Yes, remind people of how amazing American-branded cars are by forcing them into Aveos. All you would achieve is driving up the resale values of foreign-brand cars.

dkozloski
11-14-08, 11:25 AM
It never ceases to amaze me how little Americans know of their own history and how eager they are to repeat the same mistakes over and over.

Brett
11-14-08, 11:40 AM
A lack of understanding by the American Public as to how the World Economic system actually works is one of the main reasons the people havent thrown out our entire government. If people really realized how our government has been functioning for the last decade or so they would be appaled.

GailyBedight
11-14-08, 07:52 PM
"Those who do not study history are doomed to repeat it." Unions are hanging on by way of political and financial influence. In the major Eastern cities they rule and will do whatever is necessary to hold onto their power. I've worked union and non-union. Was a member of the laborers local and the operating engineers local in New Jersey. In the 70's when the operating engineers went out on strike 7 people died before it was settled. A non union contractor was awarded a contract to repair many miles of I-95 in Rhode Island. They mobilized and after the first weekend every piece of equipment they had was inoperable.
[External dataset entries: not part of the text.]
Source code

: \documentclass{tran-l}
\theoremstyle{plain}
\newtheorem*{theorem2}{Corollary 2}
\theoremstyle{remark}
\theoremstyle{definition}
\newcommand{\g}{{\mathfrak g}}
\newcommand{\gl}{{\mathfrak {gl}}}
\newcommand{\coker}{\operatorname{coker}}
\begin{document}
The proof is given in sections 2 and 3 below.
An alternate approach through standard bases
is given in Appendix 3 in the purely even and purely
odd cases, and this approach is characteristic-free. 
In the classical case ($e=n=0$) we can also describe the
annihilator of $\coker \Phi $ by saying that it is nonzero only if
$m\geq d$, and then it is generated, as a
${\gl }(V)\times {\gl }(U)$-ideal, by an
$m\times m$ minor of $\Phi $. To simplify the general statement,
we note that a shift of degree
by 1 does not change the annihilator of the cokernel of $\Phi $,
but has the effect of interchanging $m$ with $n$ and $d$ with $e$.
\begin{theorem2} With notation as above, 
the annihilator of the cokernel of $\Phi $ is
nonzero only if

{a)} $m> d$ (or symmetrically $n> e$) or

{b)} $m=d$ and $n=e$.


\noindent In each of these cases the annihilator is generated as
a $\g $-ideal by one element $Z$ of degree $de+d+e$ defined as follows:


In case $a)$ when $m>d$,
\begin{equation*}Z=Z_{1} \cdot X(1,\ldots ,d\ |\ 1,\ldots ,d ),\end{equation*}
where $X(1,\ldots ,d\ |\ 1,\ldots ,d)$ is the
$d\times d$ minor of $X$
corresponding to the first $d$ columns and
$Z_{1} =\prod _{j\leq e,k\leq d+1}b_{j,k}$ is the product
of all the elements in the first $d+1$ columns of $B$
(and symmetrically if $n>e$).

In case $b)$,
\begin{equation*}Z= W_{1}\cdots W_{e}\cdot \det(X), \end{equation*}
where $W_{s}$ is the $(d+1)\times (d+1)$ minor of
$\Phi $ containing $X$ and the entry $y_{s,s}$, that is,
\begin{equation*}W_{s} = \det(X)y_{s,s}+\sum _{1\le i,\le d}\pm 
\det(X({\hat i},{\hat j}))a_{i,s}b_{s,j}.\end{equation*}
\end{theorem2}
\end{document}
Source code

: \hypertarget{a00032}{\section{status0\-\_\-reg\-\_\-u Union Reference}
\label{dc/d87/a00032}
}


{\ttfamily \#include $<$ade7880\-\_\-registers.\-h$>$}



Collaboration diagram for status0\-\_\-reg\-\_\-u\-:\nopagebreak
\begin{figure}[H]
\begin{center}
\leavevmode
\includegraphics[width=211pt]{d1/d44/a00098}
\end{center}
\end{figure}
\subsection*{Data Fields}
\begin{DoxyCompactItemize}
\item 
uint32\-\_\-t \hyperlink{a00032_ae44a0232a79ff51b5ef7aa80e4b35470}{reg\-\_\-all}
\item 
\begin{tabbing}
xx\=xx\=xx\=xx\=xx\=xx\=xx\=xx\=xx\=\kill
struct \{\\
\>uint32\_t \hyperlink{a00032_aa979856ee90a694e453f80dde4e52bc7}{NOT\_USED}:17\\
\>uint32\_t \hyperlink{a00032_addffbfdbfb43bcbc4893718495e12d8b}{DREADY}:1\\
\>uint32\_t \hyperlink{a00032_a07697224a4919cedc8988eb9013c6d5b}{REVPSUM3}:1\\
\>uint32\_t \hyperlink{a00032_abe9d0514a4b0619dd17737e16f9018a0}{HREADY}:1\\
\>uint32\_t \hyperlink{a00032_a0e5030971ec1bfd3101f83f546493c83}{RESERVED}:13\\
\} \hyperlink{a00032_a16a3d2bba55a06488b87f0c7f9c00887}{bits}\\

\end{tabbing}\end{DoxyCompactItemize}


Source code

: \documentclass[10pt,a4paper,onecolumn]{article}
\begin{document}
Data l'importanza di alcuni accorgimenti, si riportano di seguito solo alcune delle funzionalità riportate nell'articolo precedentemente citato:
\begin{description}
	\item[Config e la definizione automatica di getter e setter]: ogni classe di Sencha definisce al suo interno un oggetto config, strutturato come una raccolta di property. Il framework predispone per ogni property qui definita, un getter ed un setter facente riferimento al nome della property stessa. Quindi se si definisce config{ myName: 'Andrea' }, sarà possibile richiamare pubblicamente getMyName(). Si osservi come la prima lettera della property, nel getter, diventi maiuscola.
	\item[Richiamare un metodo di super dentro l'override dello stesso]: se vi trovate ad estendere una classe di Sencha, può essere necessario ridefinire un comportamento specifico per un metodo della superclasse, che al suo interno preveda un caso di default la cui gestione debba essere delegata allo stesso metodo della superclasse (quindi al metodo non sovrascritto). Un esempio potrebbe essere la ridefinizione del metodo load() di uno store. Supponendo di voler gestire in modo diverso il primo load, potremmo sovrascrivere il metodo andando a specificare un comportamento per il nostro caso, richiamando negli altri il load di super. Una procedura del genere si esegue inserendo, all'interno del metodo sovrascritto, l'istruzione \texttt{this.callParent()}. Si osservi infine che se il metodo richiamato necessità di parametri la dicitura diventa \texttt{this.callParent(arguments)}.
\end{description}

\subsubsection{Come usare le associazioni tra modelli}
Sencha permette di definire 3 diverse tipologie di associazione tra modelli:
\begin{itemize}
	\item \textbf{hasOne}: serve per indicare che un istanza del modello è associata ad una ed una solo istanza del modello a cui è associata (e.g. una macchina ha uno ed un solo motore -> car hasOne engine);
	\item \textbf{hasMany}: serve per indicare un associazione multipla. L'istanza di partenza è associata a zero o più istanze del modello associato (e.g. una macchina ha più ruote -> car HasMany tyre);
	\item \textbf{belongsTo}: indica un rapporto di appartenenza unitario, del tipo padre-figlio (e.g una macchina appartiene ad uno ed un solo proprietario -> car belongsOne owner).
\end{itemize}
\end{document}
I've worked in assembly plants as a contractor and as an equipment supplier. As a contractor the maintenance department had the right to review every scope of work and determine if they wanted to perform the work or let it go to a contractor - if there was overtime they took it, if it was dirty or difficult they didn't.

This bailout is payback for the support of the unions to the democrats. If this gets shoved down our throats then this is a major indicator of what will follow.

Let's bailout Detroit, Phoenix, California, K Mart, Macy's, Chuckie Cheese, Wal Mart - OOPS their profit is up 10%.

Where does it end? Whatever happened to free market and accountability.

Sorry for ranting but this really rubs me the wrong way.